Work instruction: The expected answer is the set of lines in the data below between the line holding "Página de inicio" and the line holding "personalization), as well as measurement", inclusive, written out exactly.

Data items
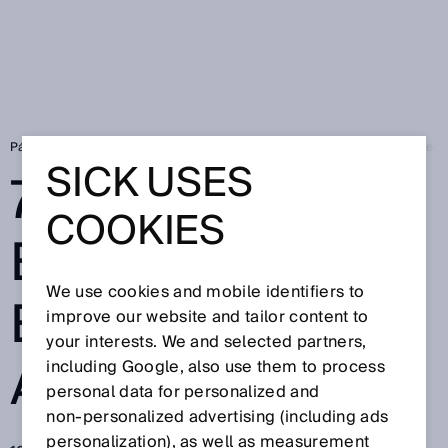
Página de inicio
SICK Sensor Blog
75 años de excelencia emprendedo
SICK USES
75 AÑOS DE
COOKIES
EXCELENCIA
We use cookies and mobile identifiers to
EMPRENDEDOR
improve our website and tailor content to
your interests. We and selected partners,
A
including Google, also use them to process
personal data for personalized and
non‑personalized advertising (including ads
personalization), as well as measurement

---

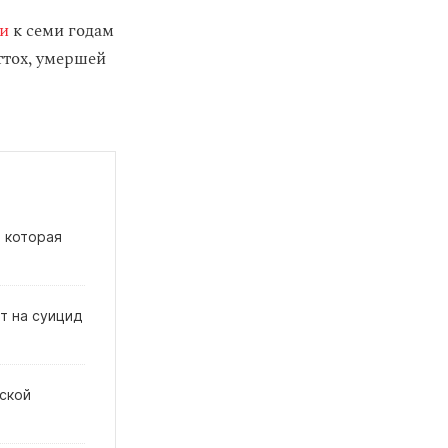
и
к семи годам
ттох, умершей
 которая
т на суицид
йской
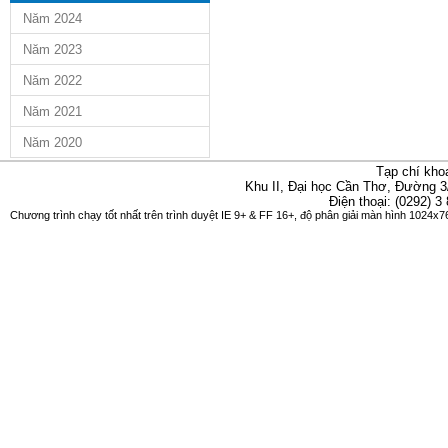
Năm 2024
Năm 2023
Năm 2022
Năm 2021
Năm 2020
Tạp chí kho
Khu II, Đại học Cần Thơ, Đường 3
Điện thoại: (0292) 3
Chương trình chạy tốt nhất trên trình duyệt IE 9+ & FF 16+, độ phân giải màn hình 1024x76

* * *

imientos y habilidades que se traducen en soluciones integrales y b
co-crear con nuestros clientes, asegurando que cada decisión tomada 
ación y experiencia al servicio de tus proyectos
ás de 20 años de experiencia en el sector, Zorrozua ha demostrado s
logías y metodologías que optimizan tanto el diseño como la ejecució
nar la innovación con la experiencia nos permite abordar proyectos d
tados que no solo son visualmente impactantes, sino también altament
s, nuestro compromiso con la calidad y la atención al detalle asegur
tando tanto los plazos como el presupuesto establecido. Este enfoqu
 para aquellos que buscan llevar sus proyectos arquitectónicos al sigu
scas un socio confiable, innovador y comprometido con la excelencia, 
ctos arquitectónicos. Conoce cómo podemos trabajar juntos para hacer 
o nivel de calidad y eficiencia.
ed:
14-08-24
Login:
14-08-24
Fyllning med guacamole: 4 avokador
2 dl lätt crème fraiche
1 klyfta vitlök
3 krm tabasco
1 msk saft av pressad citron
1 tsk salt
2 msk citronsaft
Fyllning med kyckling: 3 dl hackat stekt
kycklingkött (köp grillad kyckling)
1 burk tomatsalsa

Exercise answer:
Página de inicio
SICK Sensor Blog
75 años de excelencia emprendedo
SICK USES
75 AÑOS DE
COOKIES
EXCELENCIA
We use cookies and mobile identifiers to
EMPRENDEDOR
improve our website and tailor content to
your interests. We and selected partners,
A
including Google, also use them to process
personal data for personalized and
non‑personalized advertising (including ads
personalization), as well as measurement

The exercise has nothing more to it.